Abstract

Abstract Tinea capitis is a highly contagious infection, with peak incidence at 3–9 years; transmission occurs between infected persons or via contaminated surfaces. We examine three different cases, all presented to our department this summer. Each gave a synchronous history of a friend or family member that contracted tinea capitis from the same ‘Turkish barbershop’ visit. We compare similar clinical features and timeframes. Two brothers aged 12 and 9 years, presented with multiple inflamed scaly plaques of alopecia on the occipital scalp. An 8-year-old boy presented with a 3-month history of tinea capitis infection affecting his occipital and temporal scalp. A 9-year-old boy presented with a 2-month history of inflammatory scaling scalp alopecia, spreading to involve his face and neck. All three groups attended different schools, different barbershops and had received a ‘skin fade’ haircut a few weeks prior to developing symptoms. Mycology confirmed Trichophyton tonsurans. ‘Skin fade’ is a type of haircut that has a graded hair length, starting at top of the head and gradually getting shorter towards the neckline.
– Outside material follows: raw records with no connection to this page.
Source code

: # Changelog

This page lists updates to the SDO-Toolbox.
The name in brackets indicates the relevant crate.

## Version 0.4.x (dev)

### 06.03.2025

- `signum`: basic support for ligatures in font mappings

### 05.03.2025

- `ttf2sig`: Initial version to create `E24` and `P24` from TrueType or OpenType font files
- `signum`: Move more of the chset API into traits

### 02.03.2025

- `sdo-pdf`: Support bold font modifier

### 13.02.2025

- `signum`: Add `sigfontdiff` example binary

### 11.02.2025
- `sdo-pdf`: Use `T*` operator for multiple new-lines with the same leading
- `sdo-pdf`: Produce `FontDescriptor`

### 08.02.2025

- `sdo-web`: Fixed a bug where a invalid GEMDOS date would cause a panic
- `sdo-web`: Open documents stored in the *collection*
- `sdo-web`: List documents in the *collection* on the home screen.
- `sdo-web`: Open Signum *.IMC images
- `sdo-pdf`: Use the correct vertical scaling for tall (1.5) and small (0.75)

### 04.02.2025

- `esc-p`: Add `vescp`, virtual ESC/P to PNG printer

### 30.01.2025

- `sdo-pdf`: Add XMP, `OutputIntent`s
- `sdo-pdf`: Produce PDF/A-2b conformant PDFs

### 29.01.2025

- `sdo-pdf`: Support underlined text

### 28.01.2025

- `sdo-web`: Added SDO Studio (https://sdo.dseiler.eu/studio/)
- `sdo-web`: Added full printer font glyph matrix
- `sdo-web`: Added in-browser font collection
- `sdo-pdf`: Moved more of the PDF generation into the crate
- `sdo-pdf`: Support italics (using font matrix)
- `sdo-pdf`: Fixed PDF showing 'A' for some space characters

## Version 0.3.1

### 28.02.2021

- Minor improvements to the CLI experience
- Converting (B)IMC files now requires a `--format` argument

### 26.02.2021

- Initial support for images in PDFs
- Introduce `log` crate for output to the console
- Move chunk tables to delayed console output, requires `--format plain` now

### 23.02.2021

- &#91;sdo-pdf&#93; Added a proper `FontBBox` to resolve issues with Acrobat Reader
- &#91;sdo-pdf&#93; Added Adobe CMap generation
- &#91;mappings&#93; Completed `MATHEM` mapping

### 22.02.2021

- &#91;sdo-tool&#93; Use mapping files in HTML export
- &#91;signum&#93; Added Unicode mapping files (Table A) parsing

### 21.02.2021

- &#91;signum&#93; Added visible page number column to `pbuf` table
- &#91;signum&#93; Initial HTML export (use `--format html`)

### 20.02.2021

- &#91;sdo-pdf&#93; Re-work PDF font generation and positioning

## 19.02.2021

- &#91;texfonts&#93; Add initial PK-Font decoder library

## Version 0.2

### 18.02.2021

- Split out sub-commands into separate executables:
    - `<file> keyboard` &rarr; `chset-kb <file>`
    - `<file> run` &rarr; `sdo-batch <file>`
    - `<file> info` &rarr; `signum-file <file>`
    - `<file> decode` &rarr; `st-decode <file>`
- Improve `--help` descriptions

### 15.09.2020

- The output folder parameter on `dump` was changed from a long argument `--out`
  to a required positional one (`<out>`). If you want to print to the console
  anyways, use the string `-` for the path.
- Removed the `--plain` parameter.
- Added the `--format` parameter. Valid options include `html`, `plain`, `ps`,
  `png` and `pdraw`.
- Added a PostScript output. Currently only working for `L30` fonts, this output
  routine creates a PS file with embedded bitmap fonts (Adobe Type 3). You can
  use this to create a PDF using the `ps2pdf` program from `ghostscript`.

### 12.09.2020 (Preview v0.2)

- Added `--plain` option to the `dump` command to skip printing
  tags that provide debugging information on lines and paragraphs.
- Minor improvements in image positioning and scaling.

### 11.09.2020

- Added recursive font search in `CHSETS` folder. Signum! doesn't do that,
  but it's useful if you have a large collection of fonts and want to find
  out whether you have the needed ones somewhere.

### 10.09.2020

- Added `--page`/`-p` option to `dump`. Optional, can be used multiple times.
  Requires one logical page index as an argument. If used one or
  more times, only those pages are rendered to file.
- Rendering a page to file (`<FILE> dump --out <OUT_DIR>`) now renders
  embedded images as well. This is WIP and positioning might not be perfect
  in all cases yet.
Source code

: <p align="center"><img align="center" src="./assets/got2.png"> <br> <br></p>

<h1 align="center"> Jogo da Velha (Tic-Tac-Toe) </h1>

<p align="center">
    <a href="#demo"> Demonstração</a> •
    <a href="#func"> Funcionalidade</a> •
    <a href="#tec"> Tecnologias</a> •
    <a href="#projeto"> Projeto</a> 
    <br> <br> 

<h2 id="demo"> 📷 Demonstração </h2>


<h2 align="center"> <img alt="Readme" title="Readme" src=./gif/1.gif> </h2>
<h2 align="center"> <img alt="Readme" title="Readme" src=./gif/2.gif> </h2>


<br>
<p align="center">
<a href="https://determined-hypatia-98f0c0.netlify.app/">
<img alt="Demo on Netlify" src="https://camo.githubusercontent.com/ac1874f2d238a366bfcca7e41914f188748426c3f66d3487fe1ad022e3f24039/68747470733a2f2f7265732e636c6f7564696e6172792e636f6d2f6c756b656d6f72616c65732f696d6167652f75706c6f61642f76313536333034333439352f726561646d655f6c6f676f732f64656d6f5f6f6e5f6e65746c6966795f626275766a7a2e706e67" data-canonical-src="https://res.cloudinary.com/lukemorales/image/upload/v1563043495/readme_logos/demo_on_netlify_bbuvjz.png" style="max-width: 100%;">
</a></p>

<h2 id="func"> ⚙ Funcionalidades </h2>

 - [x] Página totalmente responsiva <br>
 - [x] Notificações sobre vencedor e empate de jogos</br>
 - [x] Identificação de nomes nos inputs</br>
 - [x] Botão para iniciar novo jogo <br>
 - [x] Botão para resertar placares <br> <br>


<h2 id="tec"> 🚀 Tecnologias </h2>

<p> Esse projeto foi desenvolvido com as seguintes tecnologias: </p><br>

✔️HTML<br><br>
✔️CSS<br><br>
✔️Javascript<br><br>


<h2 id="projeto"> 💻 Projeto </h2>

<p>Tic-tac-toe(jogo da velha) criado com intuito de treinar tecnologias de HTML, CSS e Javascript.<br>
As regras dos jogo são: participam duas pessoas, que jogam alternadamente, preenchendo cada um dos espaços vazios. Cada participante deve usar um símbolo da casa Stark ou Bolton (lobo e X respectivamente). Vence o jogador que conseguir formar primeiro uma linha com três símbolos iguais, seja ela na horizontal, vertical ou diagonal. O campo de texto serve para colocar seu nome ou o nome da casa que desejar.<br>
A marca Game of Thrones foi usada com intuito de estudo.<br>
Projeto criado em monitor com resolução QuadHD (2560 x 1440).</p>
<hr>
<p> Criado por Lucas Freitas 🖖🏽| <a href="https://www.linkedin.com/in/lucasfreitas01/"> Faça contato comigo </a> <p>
This is produced by using clippers and often cut-throat razors. The technique was introduced in 1930s. Its popularity has varied since and has enjoyed another resurgence recently in South Wales. T. tonsurans is well recognized as an important cause of inflammatory scarring alopecia in South Wales and barbers represent an important source of cross-contamination if hygiene measures are not followed carefully. These consecutive cases suggest that ‘skin fade’ haircuts represent a risk factor for the spread of tinea capitis.